Hatching enzyme (HE) is secreted from the blastula stage during fertilization and can cleave the egg membrane. The structural identification and proteolytic effects on the collagen and fibrinogen were investigated in this study. Approximate 20 kDa of Asn-linked oligosaccharides were attached to the HE. Five peptide fragments of the starfish HE were homogenous to those of the coat matrix protein of starfish Patiria pectinifera.

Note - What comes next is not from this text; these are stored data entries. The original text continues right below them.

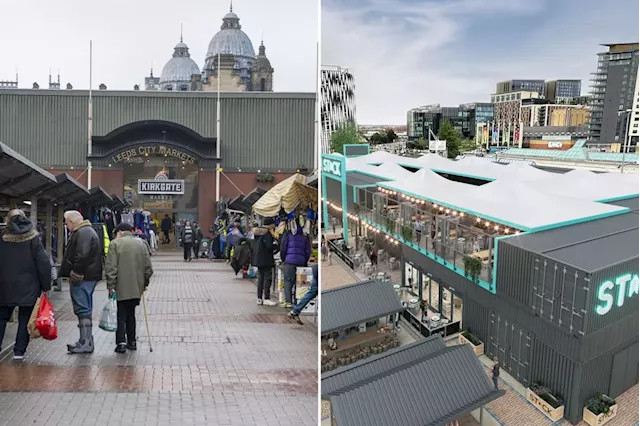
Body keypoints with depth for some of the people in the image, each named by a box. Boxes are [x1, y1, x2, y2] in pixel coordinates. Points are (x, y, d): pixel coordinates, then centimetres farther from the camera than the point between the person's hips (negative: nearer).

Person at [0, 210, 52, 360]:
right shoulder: (33, 239, -6)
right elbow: (44, 264, -9)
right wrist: (45, 286, -2)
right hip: (29, 288, -2)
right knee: (24, 320, 6)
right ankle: (19, 351, 7)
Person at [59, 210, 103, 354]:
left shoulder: (83, 233, -14)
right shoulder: (86, 231, 20)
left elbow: (82, 256, -26)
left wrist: (75, 275, -19)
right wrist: (75, 275, 22)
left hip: (82, 278, -11)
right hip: (88, 277, 11)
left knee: (83, 310, -7)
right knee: (85, 310, 14)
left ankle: (86, 344, -3)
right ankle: (86, 341, 21)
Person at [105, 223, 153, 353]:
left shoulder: (115, 244, -5)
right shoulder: (140, 243, 9)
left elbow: (111, 268, -12)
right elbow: (148, 267, 9)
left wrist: (111, 286, -8)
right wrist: (144, 283, 18)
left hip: (120, 288, -4)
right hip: (136, 288, 4)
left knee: (121, 316, 2)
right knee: (131, 314, 15)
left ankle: (121, 343, -3)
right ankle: (131, 341, 18)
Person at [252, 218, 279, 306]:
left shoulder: (257, 232, 14)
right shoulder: (267, 233, -15)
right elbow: (269, 246, -21)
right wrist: (276, 243, -3)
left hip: (258, 259, 9)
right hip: (266, 260, -9)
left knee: (261, 278, 13)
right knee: (267, 278, -5)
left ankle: (259, 298, 16)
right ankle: (266, 299, -7)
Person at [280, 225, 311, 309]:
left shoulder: (288, 234, 5)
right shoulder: (305, 237, 12)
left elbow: (283, 248, 1)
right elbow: (308, 251, 8)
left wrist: (283, 259, 12)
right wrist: (305, 262, 17)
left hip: (289, 261, -2)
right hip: (301, 262, 3)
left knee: (288, 281, 0)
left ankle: (288, 301, -7)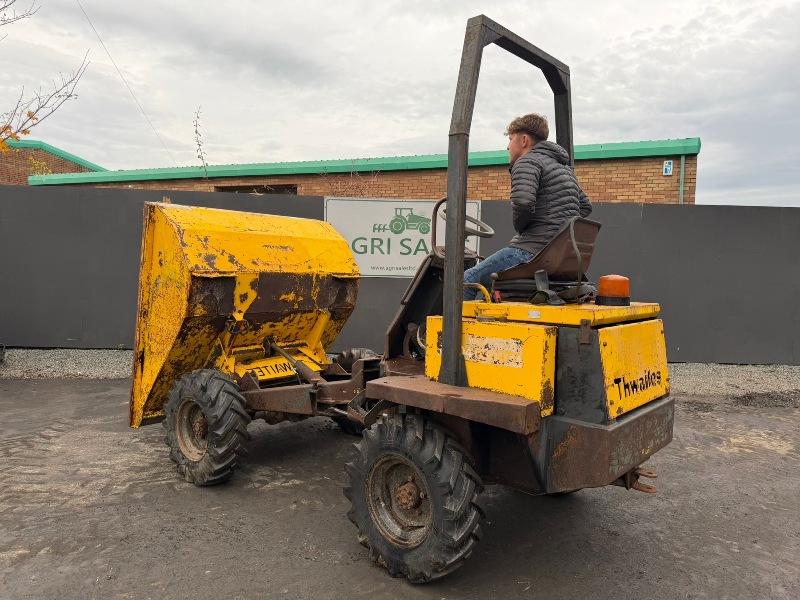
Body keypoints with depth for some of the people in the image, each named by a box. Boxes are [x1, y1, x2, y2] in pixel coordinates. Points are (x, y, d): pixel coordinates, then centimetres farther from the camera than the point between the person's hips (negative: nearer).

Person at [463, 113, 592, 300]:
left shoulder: (528, 162, -6)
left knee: (468, 280, -2)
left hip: (535, 249, -10)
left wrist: (520, 227, -5)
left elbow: (522, 201, -25)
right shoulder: (563, 166, 23)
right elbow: (585, 206, 31)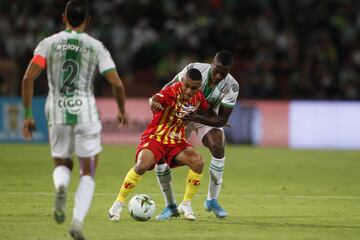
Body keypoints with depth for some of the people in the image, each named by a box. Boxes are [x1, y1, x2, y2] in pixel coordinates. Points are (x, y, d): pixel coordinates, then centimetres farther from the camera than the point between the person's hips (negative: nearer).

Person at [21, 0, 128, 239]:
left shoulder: (49, 43, 5)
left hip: (57, 113, 1)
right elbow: (117, 84, -2)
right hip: (86, 113, -1)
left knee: (62, 164, 23)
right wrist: (123, 111, 16)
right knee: (88, 174, 10)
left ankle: (61, 186, -12)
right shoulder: (96, 47, 2)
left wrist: (28, 116, 3)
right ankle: (78, 220, -10)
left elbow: (28, 79, -3)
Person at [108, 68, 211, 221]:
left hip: (176, 141, 5)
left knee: (198, 162, -19)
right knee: (142, 165, -31)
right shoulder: (173, 91, -20)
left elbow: (208, 111, 21)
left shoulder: (198, 98, -2)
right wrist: (155, 102, -65)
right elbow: (157, 99, -44)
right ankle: (118, 204, -16)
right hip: (154, 137, -5)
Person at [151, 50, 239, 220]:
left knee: (218, 148, -30)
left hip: (208, 119, 0)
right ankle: (170, 206, 1)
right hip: (181, 115, 1)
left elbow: (222, 120, -24)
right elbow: (171, 86, -10)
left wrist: (197, 117, -39)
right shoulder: (194, 69, -27)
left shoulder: (231, 86, -26)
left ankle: (212, 200, -12)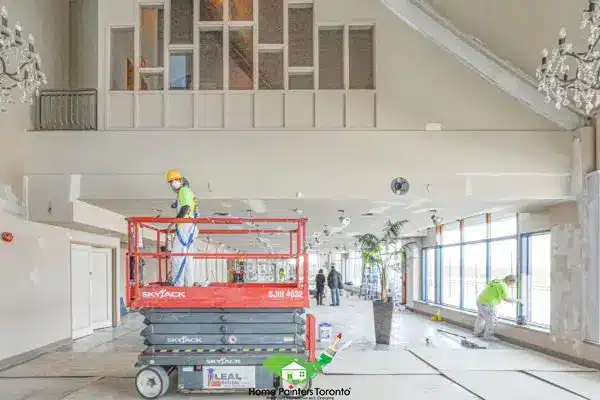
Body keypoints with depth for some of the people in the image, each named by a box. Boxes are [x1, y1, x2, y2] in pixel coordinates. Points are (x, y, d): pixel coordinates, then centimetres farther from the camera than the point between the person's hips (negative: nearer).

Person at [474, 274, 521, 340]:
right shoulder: (502, 286, -14)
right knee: (492, 320, 2)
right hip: (487, 304, -10)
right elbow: (506, 299, -16)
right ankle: (488, 336, 11)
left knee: (481, 317, 23)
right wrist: (516, 300, -3)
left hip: (480, 300, 10)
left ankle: (478, 332, 36)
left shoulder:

Amino acids of the starfish HE consisted of mainly Leu (10.0%), Asp (12.5%), and Glu (12.8%). Collagenolytic and fibrinolytic activities of the starfish HE were weaker than those of collagenase and α-chymotrypsin. The degree values of hydrolysis for collagenase and α- chymotrypsin were significantly higher than those of HE in a dose- and time-dependent manner. The peptide mappings of the starfish HE on the collagenolysis (110.7, 84.7, and 20.8 kDa) and fibrinogenolysis (34, 30, and 29 kDa) were different from those of collagenase and α-chymotrypsin. Based on the proteolytic effects on the collagen and fibrinogen, the starfish hatching enzyme might have the potential application to remove the matrix composition in scar or keloid tissue.